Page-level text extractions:
---------------

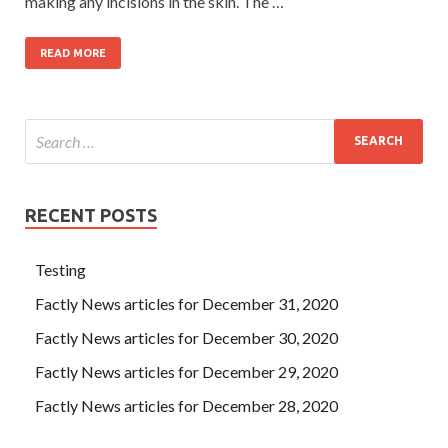
making any incisions in the skin. The …
READ MORE
RECENT POSTS
Testing
Factly News articles for December 31, 2020
Factly News articles for December 30, 2020
Factly News articles for December 29, 2020
Factly News articles for December 28, 2020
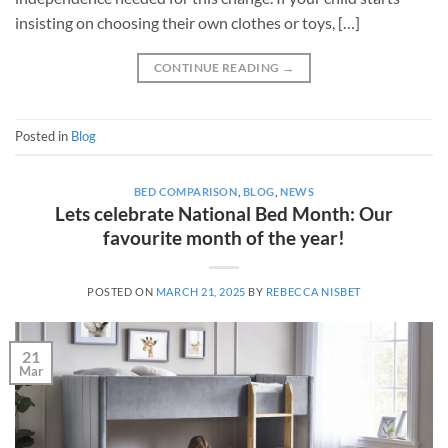
insisting on choosing their own clothes or toys, […]
CONTINUE READING
→
Posted in
Blog
BED COMPARISON
,
BLOG
,
NEWS
Lets celebrate National Bed Month: Our
favourite month of the year!
POSTED ON
MARCH 21, 2025
BY
REBECCA NISBET
21
Mar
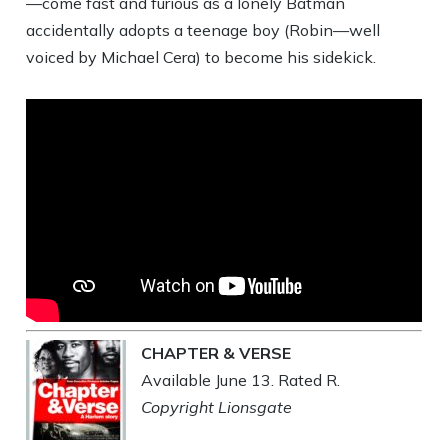
—come fast and furious as a lonely Batman
accidentally adopts a teenage boy (Robin—well
voiced by Michael Cera) to become his sidekick.
CHAPTER & VERSE
Available June 13. Rated R.
Copyright Lionsgate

---------------

- [Instructions for the task] Output every record exactly, minus the pictures.

- [Output for this exercise]
making any incisions in the skin. The …
READ MORE
RECENT POSTS
Testing
Factly News articles for December 31, 2020
Factly News articles for December 30, 2020
Factly News articles for December 29, 2020
Factly News articles for December 28, 2020
insisting on choosing their own clothes or toys, […]
CONTINUE READING
→
Posted in
Blog
BED COMPARISON
,
BLOG
,
NEWS
Lets celebrate National Bed Month: Our
favourite month of the year!
POSTED ON
MARCH 21, 2025
BY
REBECCA NISBET
21
Mar
—come fast and furious as a lonely Batman
accidentally adopts a teenage boy (Robin—well
voiced by Michael Cera) to become his sidekick.
CHAPTER & VERSE
Available June 13. Rated R.
Copyright Lionsgate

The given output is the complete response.